The case is set for trial on June 24, 2013.
The school district prohibited the banners after being contacted by the Freedom From Religion Foundation on behalf of a local resident. The cheerleaders had been painting Bible verses on giant paper banners, which the football players ran through at the beginning of the game.
The Freedom from Religion Foundation told the school that the banners constituted an “unconstitutional government endorsement of religion,” noting that a reasonable Kountze student would see the banners as being supported by the school.
Liberty Institute filed a lawsuit against the school on behalf of the cheerleaders. On Wednesday, Texas Attorney General Greg Abbott’s intervened in court on behalf of the cheerleaders as well.
“Those banners, which the cheerleaders independently produce on their own time with privately funded supplies, are perfectly constitutional,” Abbott said. “The State of Texas intervened in this case to defend the cheerleaders’ right to exercise their personal religious beliefs — and to defend the constitutionality of a state law that protects religious liberties for all Texans.”

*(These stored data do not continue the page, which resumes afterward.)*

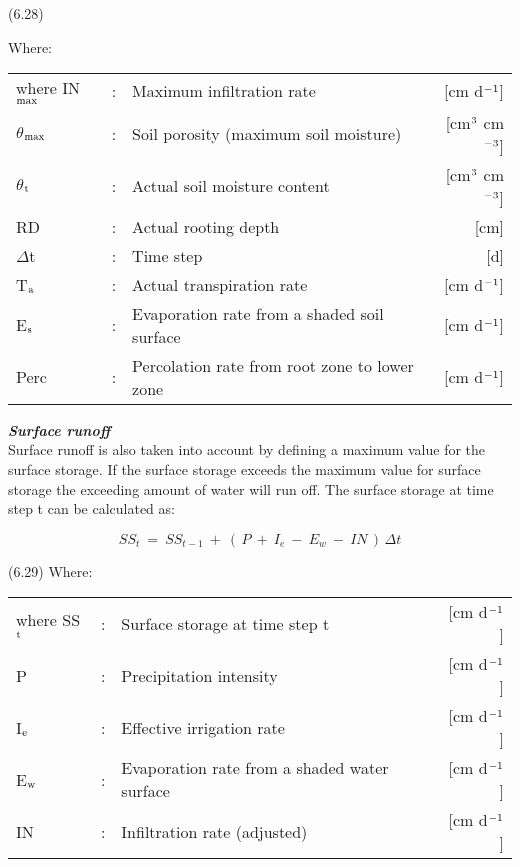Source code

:  
\strut\hfill (6.28)

Where:\\
\begin{tabularx}{\textwidth}{llXr}



where IN$_{{\rm max}}$ &:& Maximum infiltration rate  & [cm d$^{{\rm -1}}$]\\
$\theta$$_{{\rm max}}$ &:& Soil porosity (maximum soil moisture)  & [cm$^{{\rm 3}}$ cm$^{{\rm -3}}$]\\
$\theta$$_{{\rm t}}$ &:& Actual soil moisture content  & [cm$^{{\rm 3}}$ cm$^{{\rm -3}}$]\\
RD &:& Actual rooting depth  & [cm]\\
$\Delta$t &:& Time step  & [d]\\
T$_{{\rm a}}$ &:& Actual transpiration rate   & [cm d$^{{\rm -1}}$]\\
E$_{{\rm s}}$ &:& Evaporation rate from a shaded soil surface  & [cm d$^{{\rm -1}}$]\\
Perc &:& Percolation rate from root zone to lower zone  & [cm d$^{{\rm -1}}$]
\end{tabularx}
 {\bf {\it Surface runoff\/}}\\
Surface runoff is also taken into account by defining a maximum value for the surface
storage. If the surface storage exceeds the maximum value for surface storage the
exceeding amount of water will run off. The surface storage at time step t can be
calculated as:

\begin{equation}
SS_{t} ~=~ SS _{t-1} ~+~ (\, P ~+~ I _{e} ~-~ E _{w} ~-~ IN\, )\, \Delta t
\end{equation}

 
\strut\hfill (6.29)
Where:\\
\begin{tabularx}{\textwidth}{llXr}



where SS$_{{\rm t}}$ &:& Surface storage at time step t  & [cm d$^{{\rm -1}}$]\\
P &:& Precipitation intensity  & [cm d$^{{\rm -1}}$]\\
I$_{{\rm e}}$ &:& Effective irrigation rate  & [cm d$^{{\rm -1}}$]\\
E$_{{\rm w}}$ &:& Evaporation rate from a shaded water surface  & [cm d$^{{\rm -1}}$]\\
IN &:& Infiltration rate (adjusted)  & [cm d$^{{\rm -1}}$]
\end{tabularx}



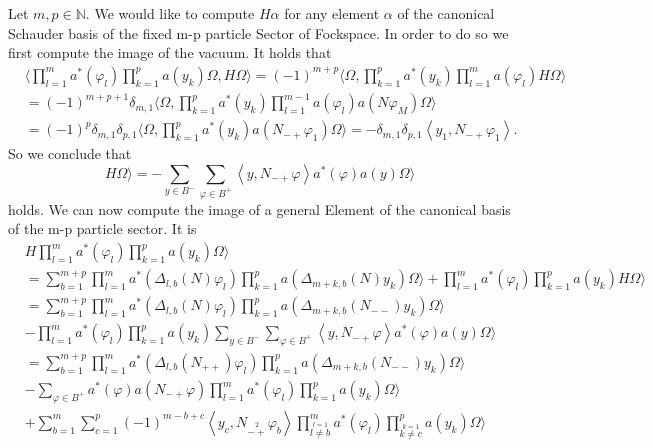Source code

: \documentclass[oneside,reqno,12pt]{amsart}
\begin{document}
Let \(m,p\in\mathbb{N}\).  We would like to compute \(H\alpha\) for any element \(\alpha\) of the canonical Schauder basis of the fixed m-p particle Sector of Fockspace. In order to do so we first compute the image of the vacuum. It holds that
\begin{align*}
&\langle \prod_{l=1}^m a^*(\varphi_l) \prod_{k=1}^p a(y_k) \Omega, H  \Omega\rangle
=(-1)^{m+p} \langle \Omega, \prod_{k=1}^p a^*(y_k) \prod_{l=1}^m a(\varphi_l) H \Omega \rangle\\
&=(-1)^{m+p+1} \delta_{m,1}  \langle \Omega, \prod_{k=1}^p a^*(y_k) \prod_{l=1}^{m-1} a(\varphi_l)  a\left( N \varphi_M\right) \Omega \rangle\\
&=(-1)^{p} \delta_{m,1}\delta_{p,1}  \langle \Omega, \prod_{k=1}^p a^*(y_k)   a\left( N_{-+} \varphi_1\right) \Omega \rangle 
=-\delta_{m,1}\delta_{p,1} \left< y_1, N_{-+} \varphi_1\right>
.\end{align*}
So we conclude that
\begin{equation}
H \Omega \rangle= -\sum_{y\in B^-}\sum_{\varphi\in B^+} \left< y, N_{-+} \varphi\right> a^*(\varphi) a(y) \Omega\rangle
\end{equation}
holds. We can now compute the image of a general Element of the canonical basis of the m-p particle sector. It is
\begin{align*}
&H \prod_{l=1}^m a^*(\varphi_l) \prod_{k=1}^p a(y_k) \Omega \rangle\\
&=\sum_{b=1}^{m+p} \prod_{l=1}^m a^*\left(\Delta_{l,b}\left( N\right) \varphi_l \right)\prod_{k=1}^p a\left(\Delta_{m+k,b}\left(N\right) y_k \right) \Omega \rangle
+  \prod_{l=1}^m a^*(\varphi_l) \prod_{k=1}^p a(y_k) H \Omega \rangle\\
&=\sum_{b=1}^{m+p} \prod_{l=1}^m a^*\left(\Delta_{l,b}\left( N\right) \varphi_l \right)\prod_{k=1}^p a\left(\Delta_{m+k,b}\left(N_{--}\right) y_k \right) \Omega \rangle\\
&-  \prod_{l=1}^m a^*(\varphi_l) \prod_{k=1}^p a(y_k) \sum_{y\in B^-}\sum_{\varphi\in B^+} \left< y, N_{-+} \varphi\right> a^*(\varphi) a(y) \Omega\rangle\\\tag{H1}\label{H1}
&=\sum_{b=1}^{m+p} \prod_{l=1}^m a^*\left(\Delta_{l,b}\left( N_{++}\right) \varphi_l \right)\prod_{k=1}^p a\left(\Delta_{m+k,b}\left(N_{--}\right) y_k \right) \Omega \rangle\\\tag{H2}\label{H2}
&- \sum_{\varphi\in B^+}  a^*(\varphi) a\left(N_{-+} \varphi\right) \prod_{l=1}^m a^*(\varphi_l) \prod_{k=1}^p a(y_k)  \Omega\rangle\\\tag{H3}\label{H3}
&+\sum_{b=1}^m \sum_{c=1}^p (-1)^{m-b +c}\left< y_c, N_{\stackrel{2}{-+}}\varphi_b\right>\prod_{\stackrel{l=1}{l\neq b}}^m a^*(\varphi_l) \prod_{\stackrel{k=1}{k\neq c}}^p a(y_k) \Omega \rangle
\end{align*}
\end{document}
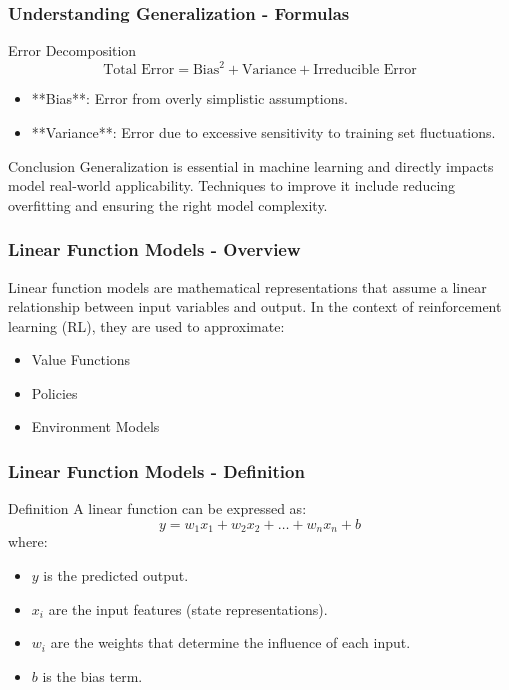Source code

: \documentclass[aspectratio=169]{beamer}
\begin{document}
\begin{frame}[fragile]
    \frametitle{Understanding Generalization - Formulas}
    \begin{block}{Error Decomposition}
        \begin{equation}
            \text{Total Error} = \text{Bias}^2 + \text{Variance} + \text{Irreducible Error}
        \end{equation}
        \begin{itemize}
            \item **Bias**: Error from overly simplistic assumptions.
            \item **Variance**: Error due to excessive sensitivity to training set fluctuations.
        \end{itemize}
    \end{block}
    
    \begin{block}{Conclusion}
        Generalization is essential in machine learning and directly impacts model real-world applicability. Techniques to improve it include reducing overfitting and ensuring the right model complexity.
    \end{block}
\end{frame}

\begin{frame}[fragile]
    \frametitle{Linear Function Models - Overview}
    Linear function models are mathematical representations that assume a linear relationship between input variables and output. In the context of reinforcement learning (RL), they are used to approximate:
    \begin{itemize}
        \item Value Functions
        \item Policies
        \item Environment Models
    \end{itemize}
\end{frame}

\begin{frame}[fragile]
    \frametitle{Linear Function Models - Definition}
    \begin{block}{Definition}
        A linear function can be expressed as:
        \begin{equation}
        y = w_1 x_1 + w_2 x_2 + \ldots + w_n x_n + b
        \end{equation}
        where:
        \begin{itemize}
            \item \(y\) is the predicted output.
            \item \(x_i\) are the input features (state representations).
            \item \(w_i\) are the weights that determine the influence of each input.
            \item \(b\) is the bias term.
        \end{itemize}
    \end{block}
\end{frame}
\end{document}
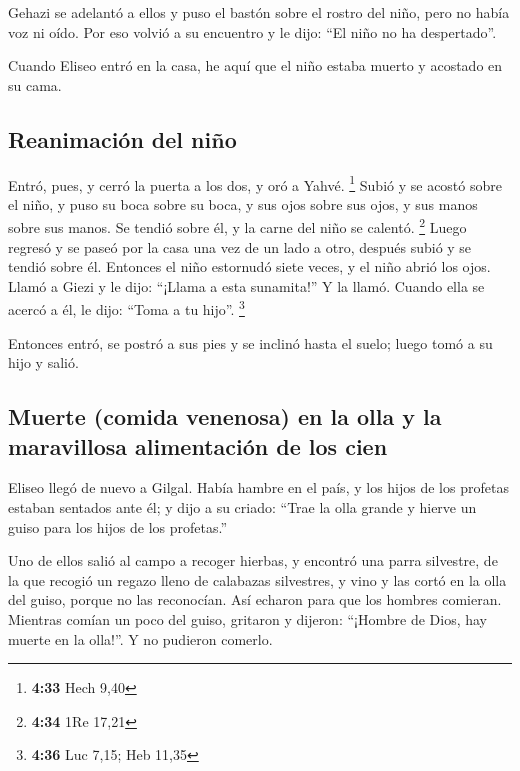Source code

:  Gehazi se adelantó a ellos y puso el bastón sobre el
rostro del niño, pero no había voz ni oído. Por eso volvió a su
encuentro y le dijo: ``El niño no ha despertado''.

 Cuando Eliseo entró en la casa, he aquí que el niño
estaba muerto y acostado en su cama.

\hypertarget{reanimaciuxf3n-del-niuxf1o}{%
\subsection{Reanimación del niño}\label{reanimaciuxf3n-del-niuxf1o}}

 Entró, pues, y cerró la puerta a los dos, y oró a Yahvé.
\footnote{\textbf{4:33} Hech 9,40}  Subió y se acostó
sobre el niño, y puso su boca sobre su boca, y sus ojos sobre sus ojos,
y sus manos sobre sus manos. Se tendió sobre él, y la carne del niño se
calentó. \footnote{\textbf{4:34} 1Re 17,21}  Luego
regresó y se paseó por la casa una vez de un lado a otro, después subió
y se tendió sobre él. Entonces el niño estornudó siete veces, y el niño
abrió los ojos.  Llamó a Giezi y le dijo: ``¡Llama a esta
sunamita!'' Y la llamó. Cuando ella se acercó a él, le dijo: ``Toma a tu
hijo''. \footnote{\textbf{4:36} Luc 7,15; Heb 11,35}

 Entonces entró, se postró a sus pies y se inclinó hasta
el suelo; luego tomó a su hijo y salió.

\hypertarget{muerte-comida-venenosa-en-la-olla-y-la-maravillosa-alimentaciuxf3n-de-los-cien}{%
\subsection{Muerte (comida venenosa) en la olla y la maravillosa
alimentación de los
cien}\label{muerte-comida-venenosa-en-la-olla-y-la-maravillosa-alimentaciuxf3n-de-los-cien}}

 Eliseo llegó de nuevo a Gilgal. Había hambre en el país,
y los hijos de los profetas estaban sentados ante él; y dijo a su
criado: ``Trae la olla grande y hierve un guiso para los hijos de los
profetas.''

 Uno de ellos salió al campo a recoger hierbas, y
encontró una parra silvestre, de la que recogió un regazo lleno de
calabazas silvestres, y vino y las cortó en la olla del guiso, porque no
las reconocían.  Así echaron para que los hombres
comieran. Mientras comían un poco del guiso, gritaron y dijeron:
``¡Hombre de Dios, hay muerte en la olla!''. Y no pudieron comerlo.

The Freedom From Religion Foundation, which is not a party in the lawsuit, is now seeking students or parents with children in the school district who wish to file a separate federal lawsuit over the religious banners.
“Since the state’s top law enforcer, Attorney General Greg Abbott, and its highest executive officer, Gov. Rick Perry, have openly expressed contempt for atheists and the Establishment Clause, this leads to a climate of intolerance. It takes courage to face down the full apparatus of state government, but we need those brave few to contact FFRF,” said Dan Barker, the group’s co-president.